The question then is the degree to which the contributions of an otherwise impressive career will counterbalance his failure as Secretary of State in peddling the invasion of Iraq. It is difficult to assess this at this early point. But from what I know of him, I hope that historians and our people will be kind to the memory of a noteworthy public servant and will remember him more for his Doctrine than a one-off dog-and-pony show at the U.N.
Notes
- The Powell doctrine may be seen as a military analog to the realism of Kennan and Scowcroft. Its eight point checklist: 1). Is a vital national security interest threatened? 2). Do we have a clear attainable objective? 3). Have the risks and costs been fully and frankly analyzed? 4). Have all other non-violent policy means been fully exhausted? 5). Is there a plausible exit strategy to avoid endless entanglement? 6). Have the consequences of our action been fully considered? 7). Is the action supported by the American people? 8). Do we have genuine broad international support. See https://www.atlanticcouncil.org/blogs/new-atlanticist/the-powell-doctrines-wisdom-must-live-on/
- See Andrew Bacevich, America’s War for the Greater Middle East (New York: Random House, 2016), 133-134.
- See Juan Williams’, The History Makers interview “An Evening with Colin Powell,” April 2006.
- See Brent Scowcroft, “Don’t Attack Saddam,” The Wall Street Journal, August 15, 2002 and Albert Eisele’s interview “George Kennan Speaks Out,” The Hill, September 26, 2002.
- Larry Wilkerson, War is not about Truth, Justice, and the American Way (New York: Real News Books, 2015), 107.
- Larry Wilkerson, War is not about Truth, Justice, and the American Way, 111.

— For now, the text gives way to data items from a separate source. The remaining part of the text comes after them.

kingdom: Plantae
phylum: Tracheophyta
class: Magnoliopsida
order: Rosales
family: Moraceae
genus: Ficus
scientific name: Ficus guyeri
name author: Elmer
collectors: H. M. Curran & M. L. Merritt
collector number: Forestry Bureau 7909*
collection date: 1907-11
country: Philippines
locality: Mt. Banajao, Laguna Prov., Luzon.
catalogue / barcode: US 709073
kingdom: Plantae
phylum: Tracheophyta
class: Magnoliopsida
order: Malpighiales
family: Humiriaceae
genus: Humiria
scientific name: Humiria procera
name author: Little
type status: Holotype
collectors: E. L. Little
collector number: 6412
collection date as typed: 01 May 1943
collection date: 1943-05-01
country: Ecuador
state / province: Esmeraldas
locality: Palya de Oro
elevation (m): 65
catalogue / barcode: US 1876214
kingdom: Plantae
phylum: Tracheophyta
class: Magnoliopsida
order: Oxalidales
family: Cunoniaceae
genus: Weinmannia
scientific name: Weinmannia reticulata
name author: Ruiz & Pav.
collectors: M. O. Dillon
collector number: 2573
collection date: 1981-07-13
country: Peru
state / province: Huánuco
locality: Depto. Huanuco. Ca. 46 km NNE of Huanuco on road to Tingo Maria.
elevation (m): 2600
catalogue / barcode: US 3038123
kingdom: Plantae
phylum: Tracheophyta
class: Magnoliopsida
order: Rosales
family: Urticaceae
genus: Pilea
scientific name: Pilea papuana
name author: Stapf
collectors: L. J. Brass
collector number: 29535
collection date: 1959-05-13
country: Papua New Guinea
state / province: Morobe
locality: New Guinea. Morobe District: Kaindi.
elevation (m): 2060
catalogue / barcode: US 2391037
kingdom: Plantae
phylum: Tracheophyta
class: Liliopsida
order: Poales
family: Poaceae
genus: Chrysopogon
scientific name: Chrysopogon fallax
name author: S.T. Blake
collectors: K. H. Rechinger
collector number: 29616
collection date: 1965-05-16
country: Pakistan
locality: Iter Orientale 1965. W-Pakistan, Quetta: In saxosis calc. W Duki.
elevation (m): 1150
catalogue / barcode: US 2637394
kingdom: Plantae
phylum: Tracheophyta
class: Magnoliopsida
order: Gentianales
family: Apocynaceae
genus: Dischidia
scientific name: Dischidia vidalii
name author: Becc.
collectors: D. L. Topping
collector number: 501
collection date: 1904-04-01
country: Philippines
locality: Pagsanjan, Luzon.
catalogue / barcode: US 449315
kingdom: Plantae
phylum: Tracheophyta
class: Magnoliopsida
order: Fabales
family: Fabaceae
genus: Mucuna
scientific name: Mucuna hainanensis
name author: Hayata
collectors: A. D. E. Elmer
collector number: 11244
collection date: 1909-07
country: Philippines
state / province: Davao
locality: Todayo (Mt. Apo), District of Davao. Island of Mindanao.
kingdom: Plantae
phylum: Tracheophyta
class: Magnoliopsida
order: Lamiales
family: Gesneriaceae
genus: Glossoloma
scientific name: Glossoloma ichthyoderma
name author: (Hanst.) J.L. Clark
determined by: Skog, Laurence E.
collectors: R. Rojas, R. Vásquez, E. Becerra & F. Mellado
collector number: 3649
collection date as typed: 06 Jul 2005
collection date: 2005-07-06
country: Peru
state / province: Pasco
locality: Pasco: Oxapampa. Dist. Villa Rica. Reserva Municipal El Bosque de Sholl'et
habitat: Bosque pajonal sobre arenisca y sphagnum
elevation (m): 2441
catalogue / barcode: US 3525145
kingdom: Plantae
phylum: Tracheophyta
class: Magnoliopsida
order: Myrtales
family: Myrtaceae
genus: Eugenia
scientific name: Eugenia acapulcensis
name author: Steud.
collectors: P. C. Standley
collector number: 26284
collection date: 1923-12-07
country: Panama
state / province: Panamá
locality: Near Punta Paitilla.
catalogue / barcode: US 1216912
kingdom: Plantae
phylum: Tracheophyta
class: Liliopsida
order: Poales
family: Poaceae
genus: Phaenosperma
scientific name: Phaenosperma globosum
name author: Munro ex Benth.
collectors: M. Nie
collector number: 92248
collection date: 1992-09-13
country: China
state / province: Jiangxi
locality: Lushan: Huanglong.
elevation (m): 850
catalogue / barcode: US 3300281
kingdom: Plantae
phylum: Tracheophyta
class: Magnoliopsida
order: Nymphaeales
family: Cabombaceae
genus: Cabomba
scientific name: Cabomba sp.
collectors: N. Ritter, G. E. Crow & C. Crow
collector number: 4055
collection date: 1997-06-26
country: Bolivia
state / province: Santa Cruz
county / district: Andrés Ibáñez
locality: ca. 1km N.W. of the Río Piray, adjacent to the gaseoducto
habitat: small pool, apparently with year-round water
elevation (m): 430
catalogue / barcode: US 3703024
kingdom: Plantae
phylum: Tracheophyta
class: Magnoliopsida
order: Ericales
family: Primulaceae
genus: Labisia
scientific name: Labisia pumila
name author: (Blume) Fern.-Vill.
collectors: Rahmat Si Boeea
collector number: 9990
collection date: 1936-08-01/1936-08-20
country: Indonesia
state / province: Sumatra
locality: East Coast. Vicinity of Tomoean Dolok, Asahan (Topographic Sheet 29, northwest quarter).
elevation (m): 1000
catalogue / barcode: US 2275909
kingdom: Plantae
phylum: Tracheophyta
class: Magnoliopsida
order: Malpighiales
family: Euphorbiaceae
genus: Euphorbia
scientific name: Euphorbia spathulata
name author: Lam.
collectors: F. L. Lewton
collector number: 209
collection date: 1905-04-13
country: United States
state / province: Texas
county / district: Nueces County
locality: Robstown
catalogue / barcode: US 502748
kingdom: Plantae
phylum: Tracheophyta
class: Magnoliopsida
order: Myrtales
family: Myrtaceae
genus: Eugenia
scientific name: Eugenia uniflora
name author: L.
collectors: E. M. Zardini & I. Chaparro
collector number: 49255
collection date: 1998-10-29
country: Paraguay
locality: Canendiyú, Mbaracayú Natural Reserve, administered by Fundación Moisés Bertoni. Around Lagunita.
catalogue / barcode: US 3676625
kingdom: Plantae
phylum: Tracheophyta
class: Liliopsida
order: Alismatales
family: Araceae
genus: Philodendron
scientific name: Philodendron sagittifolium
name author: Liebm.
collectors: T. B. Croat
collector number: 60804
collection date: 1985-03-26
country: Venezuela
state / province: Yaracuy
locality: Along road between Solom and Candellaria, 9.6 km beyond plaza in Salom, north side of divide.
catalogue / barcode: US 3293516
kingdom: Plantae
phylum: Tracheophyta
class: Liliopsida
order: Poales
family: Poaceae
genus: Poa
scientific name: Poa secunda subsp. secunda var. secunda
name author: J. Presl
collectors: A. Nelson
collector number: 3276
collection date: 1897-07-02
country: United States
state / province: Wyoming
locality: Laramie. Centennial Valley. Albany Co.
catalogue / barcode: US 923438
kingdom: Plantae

- See Bartholomew Sparrow, The Strategist, Brent Scowcroft and the Call of National Security (New York: Public Affairs, 2015), 531-532.
- Larry Wilkerson sees Powell’s decision not to resign in more personal terms observing “[i]t’s not his character t quit. It’s his character to keep going, and to keep trying to change things. It’s is character to keep cleaning the dog poop off the carpet in the Oval Office.” Wilkerson continues, saying that, although he wrote a letter of resignation immediately after the speech, he stayed with Powell out of loyalty and because he saw his boss as the only plausible counterbalance to Cheney and Rumsfeld in the Bush II White House. Larry Wilkerson, 109-110.
- Larry Wilkerson, War is not about Truth, Justice, and the American Way, 109.